Wiederholung der Übungen ist A und O der Therapie
Das tägliche Üben der sogenannten Schlüsselübungen ist das A und O der Intensiv-Sprachtherapie, erklärt die Praxisinhaberin. Dazu kommt das Eigentraining. „Selbst mehrere Stunden Sprachtherapie am Tag ersetzen nicht das tägliche, selbstständige Üben – auch an unseren praxiseigenen Laptops.“ Die Erfahrung habe gezeigt, dass das selbstständige Arbeiten am Computer häufig als ein wichtiger Schritt in die Selbstständigkeit erlebt wird. „Nach dem ersten intensiven Sprachtherapie-Intervall ist im besten Fall ein deutlicher Effekt spürbar. Viele Teilnehmer sind damit jedoch noch nicht zufrieden und möchten die Intensivtherapie in Abständen von einem Jahr wiederholen.“
Es gebe nur wenige Patientinnen und Patienten, für die eine Intensiv-Sprachtherapie nicht geeignet ist, weiß die Sprachtherapeutin, „beispielsweise, wenn die Belastbarkeit (noch) nicht ausreicht, kognitive Störungen zu ausgeprägt sind oder eine notwendige Begleitperson fehlt“. Ein weiteres Ausschlusskriterium für eine Teilnahme sei das Vorliegen einer Demenz.
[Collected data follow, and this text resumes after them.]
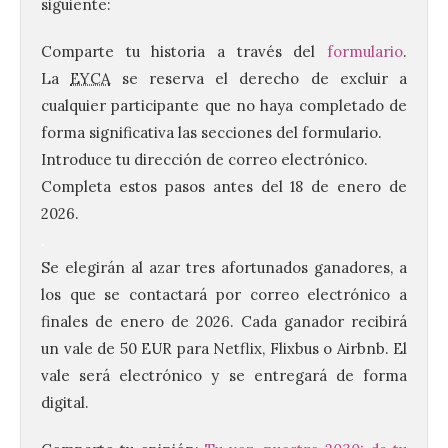
siguiente:
Comparte tu historia a través del
formulario
.
La
EYCA
se reserva el derecho de excluir a
cualquier participante que no haya completado de
forma significativa las secciones del formulario.
Introduce tu dirección de correo electrónico.
Completa estos pasos antes del 18 de enero de
2026.
.
Transportes activa un
Se elegirán al azar tres afortunados ganadores, a
dispositivo especial para
los que se contactará por correo electrónico a
facilitar la movilidad
durante el eclipse total de
finales de enero de 2026. Cada ganador recibirá
Sol del 12 de agosto
un vale de 50 EUR para Netflix, Flixbus o Airbnb. El
9 Ago 2026
vale será electrónico y se entregará de forma
digital.
Renfe reforzará servicios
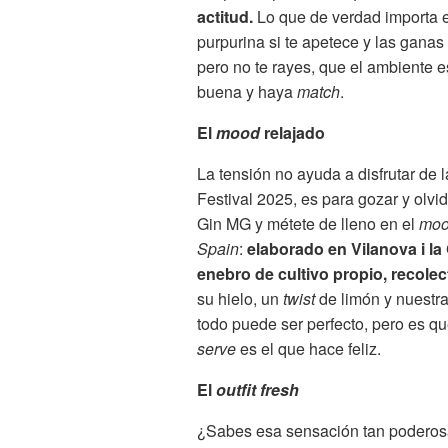
actitud.
Lo que de verdad importa e
purpurina si te apetece y las ganas
pero no te rayes, que el ambiente e
buena y haya
match
.
El
mood
relajado
La tensión no ayuda a disfrutar de l
Festival 2025, es para gozar y olvi
Gin MG y métete de lleno en el
mo
Spain
:
elaborado en Vilanova i la
enebro de cultivo propio, recolec
su hielo, un
twist
de limón y nuestr
todo puede ser perfecto, pero es qu
serve
es el que hace feliz.
El
outfit fresh
¿Sabes esa sensación tan poderos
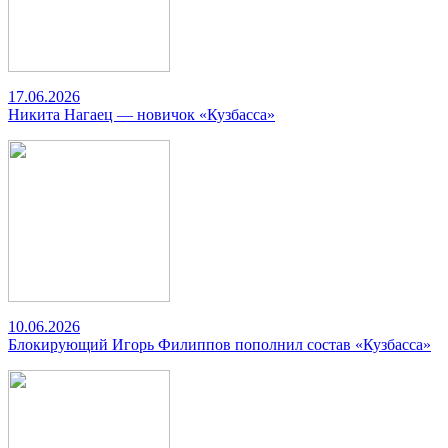
17.06.2026
Никита Нагаец — новичок «Кузбасса»
10.06.2026
Блокирующий Игорь Филиппов пополнил состав «Кузбасса»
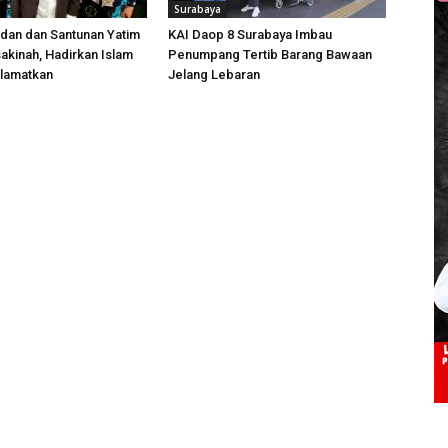
Surabaya
dan dan Santunan Yatim
KAI Daop 8 Surabaya Imbau
sakinah, Hadirkan Islam
Penumpang Tertib Barang Bawaan
lamatkan
Jelang Lebaran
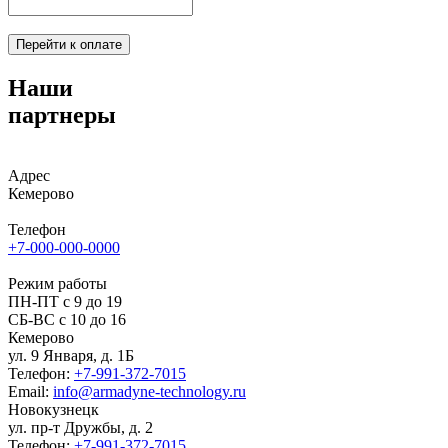
Наши
партнеры
Адрес
Кемерово
Телефон
+7-000-000-0000
Режим работы
ПН-ПТ с 9 до 19
СБ-ВС с 10 до 16
Кемерово
ул. 9 Января, д. 1Б
Телефон:
+7-991-372-7015
Email:
info@armadyne-technology.ru
Новокузнецк
ул. пр-т Дружбы, д. 2
Телефон:
+7-991-372-7015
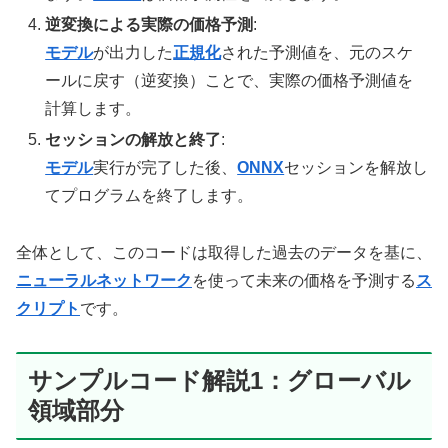
逆変換による実際の価格予測
:
モデル
が出力した
正規化
された予測値を、元のスケ
ールに戻す（逆変換）ことで、実際の価格予測値を
計算します。
セッションの解放と終了
:
モデル
実行が完了した後、
ONNX
セッションを解放し
てプログラムを終了します。
全体として、このコードは取得した過去のデータを基に、
ニューラルネットワーク
を使って未来の価格を予測する
ス
クリプト
です。
サンプルコード解説1：グローバル
領域部分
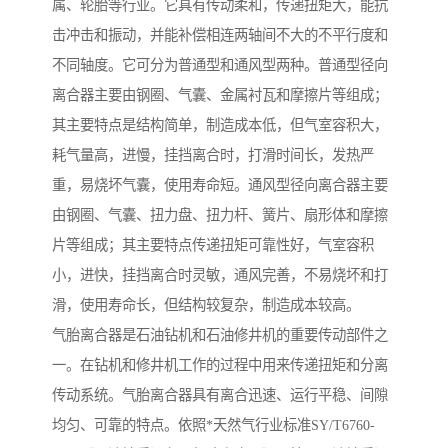
属、轮胎等行业。它具有传动柔和，传递扭矩大，能抗
击冲击和振动，并能补偿相连两轴间不大的不平行度和
不同轴度。它可分为普通型和通风型两种。普通型径向
离合器主要由钢圈、气囊、金属衬瓦和摩擦片等组成；
其主要特点是结构简单，制造成本低，但气室容积大，
耗气量高，进慢，挂挡离合时，打滑时间长，发热严
重，易烧坏气囊，使用寿命短。通风型径向离合器主要
由钢圈、气囊、扭力盘、扭力杆、簧片、扇形体和摩擦
片等组成；其主要特点传递扭矩可靠性好，气室容积
小，进快，挂挡离合时灵敏，通风完善，不易烧坏和打
滑，使用寿命长，但结构较复杂，制造成本较高。
气胎离合器是石油钻机和石油修井机的重要传动部件之
一。在钻机和修井机工作的过程中用来传递扭矩和分离
传动系统。气胎离合器具有离合迅速、运行平稳、间隙
均匀、可靠的特点。依照*天然气行业标准SY/T6760-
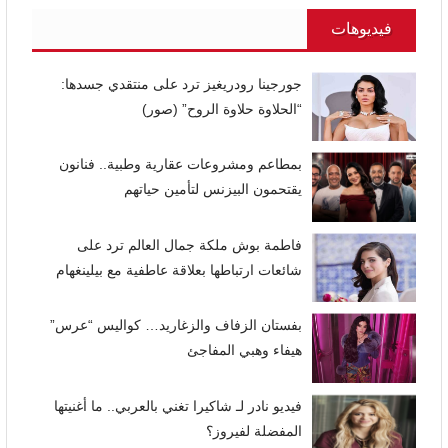
فيديوهات
جورجينا رودريغيز ترد على منتقدي جسدها:
“الحلاوة حلاوة الروح” (صور)
بمطاعم ومشروعات عقارية وطبية.. فنانون
يقتحمون البيزنس لتأمين حياتهم
فاطمة بوش ملكة جمال العالم ترد على
شائعات ارتباطها بعلاقة عاطفية مع بيلينغهام
بفستان الزفاف والزغاريد… كواليس “عرس”
هيفاء وهبي المفاجئ
فيديو نادر لـ شاكيرا تغني بالعربي.. ما أغنيتها
المفضلة لفيروز؟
Intensiv-Sprachtherapie meist von Kassen bezahlt
Die Intensiv-Sprachtherapie findet ambulant, also auf Heilmittelverordnung statt. In der Regel zahlen sowohl die gesetzlichen wie die privaten Krankenversicherungen den größten Teil der Behandlung. Es bestehe sehr viel Informations- und Aufklärungsbedarf – vor allem bei den verordnenden Ärztinnen und Ärzten. „Viele haben nach wie vor Bedenken“, sagt die Praxischefin. Ihrer Ansicht nach sei es überfällig, dass die Intensiv-Sprachtherapie in der Heilmittelrichtlinie verankert werde – „mit festen Abläufen, die Ärzten und Krankenkassen bekannt sind, sodass man im Einzelfall nicht mehr kämpfen muss …“.